Il est temps de revenir à la raison : une personne addict est malade. Le système répressif français brouille ce message et nombreux·ses sont celles et ceux qui vivent leur addiction dans l’angoisse qu’elle soit découverte par leurs proches, leurs employeurs. Il·elle·s s’enferment peu à peu dans la spirale de l’exclusion, sans traitement ni accompagnement adéquat. La répression a démontré partout dans le monde et à toutes les époques son inefficacité et sa dangerosité.
La stigmatisation collant à l’addiction est un frein dans le soin et l’insertion des personnes concernées qui vivent honte et rejet. L’aspect multifactoriel de cette maladie suffit à démontrer que la réponse uniquement répressive est simpliste, inutile et néfaste.
On a compris que les mécanismes qui sous-tendent une consommation d’alcool sont les mêmes que pour les consommations de produits illicites. Il faut aller plus loin. L’action ne doit pas être uniquement portée par les centres spécialisés. Ces derniers doivent devenir des acteurs de la Cité et proposer des panels d’offre d’accompagnement plus large encore qu’aujourd’hui : vers la médecine de ville, vers la médecine du travail, vers la médecine scolaire et vers l’entreprise désemparée dans ces domaines. Le grand public et les personnels soignants sont encore perdus face à ces sujets. Plus de la moitié des médecins généralistes libéraux déclarent ne pas traiter leurs patient·e·s addicts comme les autres. Ce plaidoyer n’a qu’un seul but : changer notre regard sur les addictions et effacer les stigmates. C’est le préalable incontournable à l’adoption de réformes dont nous avons tant besoin et que nous promouvons ici.
Nos propositions
Dépénaliser l’usage et la possession pour usage personnel de toutes les drogues, et légaliser la culture, la vente et l’usage du cannabis dans le cadre d’un monopole public. Tous les malades doivent être traités de la même façon et la répression est un obstacle au soin des personnes ayant une addiction, démontrée inutile, coûteuse pour les finances publiques, créatrice de stigmatisation et d’exclusion : en clair, contreproductive. Concernant le cas particulier du cannabis, dont les Français·es sont parmi les plus grands consommateur·trices·s malgré une des politiques les plus répressives d’Europe, la légalisation sous monopole d’Etat permettrait à la fois le soin de celles et ceux ayant une addiction, d’importantes recettes fiscales, l’assèchement du trafic et la mise en place d’une politique de prévention par les prix bien plus efficace, comme pour le tabac.
Créer 150 Plateformes Addictions sur le territoire en fusionnant les dispositifs existants, guichet unique facilement identifiable et accessible pour les usager·ère·s, leur entourage comme pour tou·te·s les professionnel·le·s de santé.
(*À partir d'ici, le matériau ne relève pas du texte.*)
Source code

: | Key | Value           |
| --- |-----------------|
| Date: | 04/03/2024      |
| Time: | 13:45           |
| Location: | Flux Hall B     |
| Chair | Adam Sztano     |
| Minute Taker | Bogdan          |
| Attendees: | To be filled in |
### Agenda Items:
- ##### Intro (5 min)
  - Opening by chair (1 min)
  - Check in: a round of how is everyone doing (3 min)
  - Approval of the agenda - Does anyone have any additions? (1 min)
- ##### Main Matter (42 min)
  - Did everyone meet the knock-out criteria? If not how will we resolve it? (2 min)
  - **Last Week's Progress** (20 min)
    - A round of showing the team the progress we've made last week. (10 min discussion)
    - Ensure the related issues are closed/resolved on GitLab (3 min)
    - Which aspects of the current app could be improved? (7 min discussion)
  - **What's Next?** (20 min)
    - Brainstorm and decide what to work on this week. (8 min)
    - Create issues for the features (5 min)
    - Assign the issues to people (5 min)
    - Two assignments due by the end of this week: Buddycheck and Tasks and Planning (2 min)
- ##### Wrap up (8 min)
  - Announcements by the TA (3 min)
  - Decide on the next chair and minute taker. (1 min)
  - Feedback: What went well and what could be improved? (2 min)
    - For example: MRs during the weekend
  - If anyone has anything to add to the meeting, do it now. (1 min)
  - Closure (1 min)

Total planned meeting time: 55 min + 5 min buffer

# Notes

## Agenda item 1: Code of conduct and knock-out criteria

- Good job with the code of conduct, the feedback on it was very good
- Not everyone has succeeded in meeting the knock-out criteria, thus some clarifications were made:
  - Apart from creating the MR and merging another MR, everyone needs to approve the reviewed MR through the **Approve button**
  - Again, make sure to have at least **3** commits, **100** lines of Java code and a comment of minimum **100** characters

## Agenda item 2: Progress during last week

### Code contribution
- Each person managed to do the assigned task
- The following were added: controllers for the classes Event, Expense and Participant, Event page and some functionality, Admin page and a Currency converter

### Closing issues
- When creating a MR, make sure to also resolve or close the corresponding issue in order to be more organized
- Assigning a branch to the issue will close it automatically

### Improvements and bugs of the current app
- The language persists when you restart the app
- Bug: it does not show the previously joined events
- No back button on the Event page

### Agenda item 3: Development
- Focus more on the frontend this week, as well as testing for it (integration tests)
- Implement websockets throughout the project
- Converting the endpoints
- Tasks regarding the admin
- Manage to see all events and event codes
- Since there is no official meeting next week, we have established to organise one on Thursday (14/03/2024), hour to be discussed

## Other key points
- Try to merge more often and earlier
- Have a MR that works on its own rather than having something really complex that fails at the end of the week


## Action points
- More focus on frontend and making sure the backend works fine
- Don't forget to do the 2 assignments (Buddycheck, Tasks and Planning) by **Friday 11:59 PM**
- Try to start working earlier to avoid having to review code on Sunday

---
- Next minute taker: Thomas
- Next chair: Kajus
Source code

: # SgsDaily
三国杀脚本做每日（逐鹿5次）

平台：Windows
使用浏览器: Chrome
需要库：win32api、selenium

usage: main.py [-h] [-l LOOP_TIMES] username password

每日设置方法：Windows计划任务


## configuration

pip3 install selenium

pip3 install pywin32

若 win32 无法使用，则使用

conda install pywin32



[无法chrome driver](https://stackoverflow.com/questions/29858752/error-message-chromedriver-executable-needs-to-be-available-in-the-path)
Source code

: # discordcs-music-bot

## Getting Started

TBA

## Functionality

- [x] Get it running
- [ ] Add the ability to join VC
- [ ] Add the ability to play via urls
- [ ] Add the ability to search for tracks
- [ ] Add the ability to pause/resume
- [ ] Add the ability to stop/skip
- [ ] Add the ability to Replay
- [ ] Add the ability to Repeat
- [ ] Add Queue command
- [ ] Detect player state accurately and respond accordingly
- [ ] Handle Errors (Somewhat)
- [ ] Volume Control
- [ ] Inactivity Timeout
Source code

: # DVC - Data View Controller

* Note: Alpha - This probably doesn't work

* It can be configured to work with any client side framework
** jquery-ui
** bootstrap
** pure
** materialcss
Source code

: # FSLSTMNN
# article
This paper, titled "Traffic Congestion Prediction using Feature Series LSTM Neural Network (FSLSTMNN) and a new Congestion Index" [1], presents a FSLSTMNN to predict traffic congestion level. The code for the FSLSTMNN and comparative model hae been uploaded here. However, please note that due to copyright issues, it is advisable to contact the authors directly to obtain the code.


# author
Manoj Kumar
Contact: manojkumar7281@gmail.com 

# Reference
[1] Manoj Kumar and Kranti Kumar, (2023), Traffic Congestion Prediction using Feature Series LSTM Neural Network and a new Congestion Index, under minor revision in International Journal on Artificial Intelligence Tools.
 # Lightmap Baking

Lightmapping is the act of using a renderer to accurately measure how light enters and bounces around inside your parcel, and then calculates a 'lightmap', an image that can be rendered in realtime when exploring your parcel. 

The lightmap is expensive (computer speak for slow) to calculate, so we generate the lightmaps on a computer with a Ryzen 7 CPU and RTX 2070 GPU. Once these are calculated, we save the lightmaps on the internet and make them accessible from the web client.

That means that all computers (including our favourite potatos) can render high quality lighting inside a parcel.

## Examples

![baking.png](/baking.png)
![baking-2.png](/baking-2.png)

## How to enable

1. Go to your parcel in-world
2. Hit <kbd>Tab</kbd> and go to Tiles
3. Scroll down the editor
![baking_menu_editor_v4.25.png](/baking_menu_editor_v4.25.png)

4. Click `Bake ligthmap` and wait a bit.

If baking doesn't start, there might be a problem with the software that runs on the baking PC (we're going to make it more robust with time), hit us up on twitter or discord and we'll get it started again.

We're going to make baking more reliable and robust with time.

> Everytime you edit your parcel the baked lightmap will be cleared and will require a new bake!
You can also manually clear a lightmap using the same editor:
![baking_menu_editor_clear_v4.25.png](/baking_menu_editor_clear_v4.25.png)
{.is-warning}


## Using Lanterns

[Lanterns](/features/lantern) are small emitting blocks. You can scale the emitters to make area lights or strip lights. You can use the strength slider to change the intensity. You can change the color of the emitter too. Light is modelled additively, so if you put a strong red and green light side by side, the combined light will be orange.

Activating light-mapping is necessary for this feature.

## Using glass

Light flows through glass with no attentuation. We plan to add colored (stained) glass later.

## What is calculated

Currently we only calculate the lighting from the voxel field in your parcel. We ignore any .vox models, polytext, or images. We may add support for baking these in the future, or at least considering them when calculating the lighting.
Les dispositifs spécialisés dans la prise en charge des addictions développent des actions « hors les murs » et d’accompagnement ciblées et efficaces. Cependant, ces services restent cloisonnés. La distinction entre types de dispositifs est de moins en moins pertinente car leurs compétences se chevauchent pour répondre à la réalité des besoins. Certains milieux (scolaire, de l’entreprise) ont besoin d’un accompagnement et de formation dans la prise en charge de l’addiction, et demeurent sans interlocuteur clairement défini. La création d’un guichet unique permettrait de fusionner les expertises, et de proposer un accueil du public comme des professionnel·le·s nécessitant expertise et formation. Par ailleurs, chaque Plateforme Addictions pourrait gérer une Salle de consommation à moindre risque, lesquelles peinent à dépasser le stade expérimental malgré la preuve de leur efficacité pour les usager·ère·s comme pour la pacification de l’espace public.
Distribuer et informer sur les antidotes aux overdoses d’opiacés à base de naloxone, en ciblant l’ensemble du corps médical et le grand public. La crise des overdoses aux opiacés sévit en France, et le nombre de morts ne cesse d’augmenter. Un outil efficace de réduction des risques d’overdose aux opiacés existe, à base de naloxone, pouvant sauver des vies. Mais le manque de formation et d’information du corps médical en dehors des cercles de spécialistes ainsi que la mise à disposition de cet antidote très restreinte fait obstacle à sa distribution et à son utilisation, nous privant d’un remède utile et facile d’utilisation. Les médecins libéraux, premiers prescripteurs d’opiacés et premier point d’entrée dans le soin pour l’immense majorité des Français·es doivent disposer de l’information et de formations suffisantes pour pouvoir prescrire la naloxone, et les pharmacies en délivrer sans ordonnance à des prix accessibles.